When conducting spring cleaning, who among us doesn’t eventually uncover a plastic baggy containing leftover weed tucked in the couch or buried in the desk drawer? As tempting as it may be to immediately celebrate the discovery smoke one up with your friends, you’re going to want to tread with caution. You don’t want to inhale a nasty fungus that might have grown over the years. Who wants to taste bad weed (unfortunately, it just isn’t the same as bad pizza)? Using your five senses, here are some guidelines to tell if your weed has gone bad. It should be noted that some of these cases are truly hazardous to your health.
One of the more obvious ways to tell if your weed has gone bad is to give it a careful visual inspection. While some strains have white resin coating the leaves (like White Widow or White Rhino), you might want to think twice if you find grey or whitish spider-like strands.
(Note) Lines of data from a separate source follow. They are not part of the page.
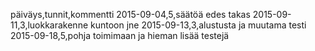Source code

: päiväys,tunnit,kommentti
2015-09-04,5,säätöä edes takas
2015-09-11,3,luokkarakenne kuntoon jne
2015-09-13,3,alustusta ja muutama testi
2015-09-18,5,pohja toimimaan ja hieman lisää testejä
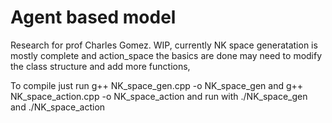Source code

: # Agent based model

Research for prof Charles Gomez.
WIP, currently NK space generatation is mostly complete and action_space the basics are done may need to modify the class structure and add more functions,

To compile just run g++ NK_space_gen.cpp -o NK_space_gen and  g++ NK_space_action.cpp -o NK_space_action and run with ./NK_space_gen and ./NK_space_action 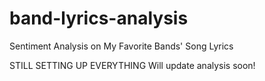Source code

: # band-lyrics-analysis
Sentiment Analysis on My Favorite Bands' Song Lyrics

STILL SETTING UP EVERYTHING
Will update analysis soon!
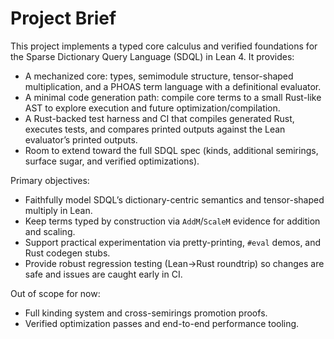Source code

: # Project Brief

This project implements a typed core calculus and verified foundations for the Sparse Dictionary Query Language (SDQL) in Lean 4. It provides:

- A mechanized core: types, semimodule structure, tensor-shaped multiplication, and a PHOAS term language with a definitional evaluator.
- A minimal code generation path: compile core terms to a small Rust-like AST to explore execution and future optimization/compilation.
- A Rust-backed test harness and CI that compiles generated Rust, executes tests, and compares printed outputs against the Lean evaluator’s printed outputs.
- Room to extend toward the full SDQL spec (kinds, additional semirings, surface sugar, and verified optimizations).

Primary objectives:

- Faithfully model SDQL’s dictionary-centric semantics and tensor-shaped multiply in Lean.
- Keep terms typed by construction via `AddM`/`ScaleM` evidence for addition and scaling.
- Support practical experimentation via pretty-printing, `#eval` demos, and Rust codegen stubs.
- Provide robust regression testing (Lean→Rust roundtrip) so changes are safe and issues are caught early in CI.

Out of scope for now:

- Full kinding system and cross-semirings promotion proofs.
- Verified optimization passes and end-to-end performance tooling.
Also be wary of any brownness, black fuzz, or black spots or spores; these are signs of mold. If accessible, a black light or magnifying glass can help in determining whether you’ve got an unwanted substance on your weed.
The Smell Test
In addition to a quick visual one-over, a smell test can help identify dank weed. We all know what weed usually smells like. That’s your baseline. Moldy or mildewy weed smells more like dirty gym, fecal matter, and rotten onions — essentially nothing you’d want to put in your mouth. Sure, there are some strains that have been described as “skunk,” “moldy cheese” or even “cat piss.” But to use the analogy of Justice Potter Stewart with pornography and describing the threshold for obscenity, you’ll know mold when you smell it.
Texture & Sounds
The next two quick ways for detecting whether you’ve found bad weed are the tactile texture and the sounds your bud makes. If that rediscovered trove is quiet and makes no sound when you touch it, that could mean that it has absorbed a lot of moisture, an ideal component for mold growth. What you should listen for are “snaps” like a twig, versus “cracks;” the latter means that you’ve got old, dry bud. Similarly, if your bud easily starts crumbling into dust and it’s passed the first two tests, then you’re essentially just left with mediocre weed (taste and potency are correlated with dryness).
Of course, if you’ve gone through all of these tests, you’ll know immediately whether your year-old marijuana is good or bad by the taste. The former will taste like, well, weed. The latter? Weed plus a few extra flavors that’ll probably diminish the experience. If you’re just looking to get euphoric buzz, smoking old marijuana (sans mold) isn’t all that different drinking a few left-opened beers from the night before. And we all know how that feels.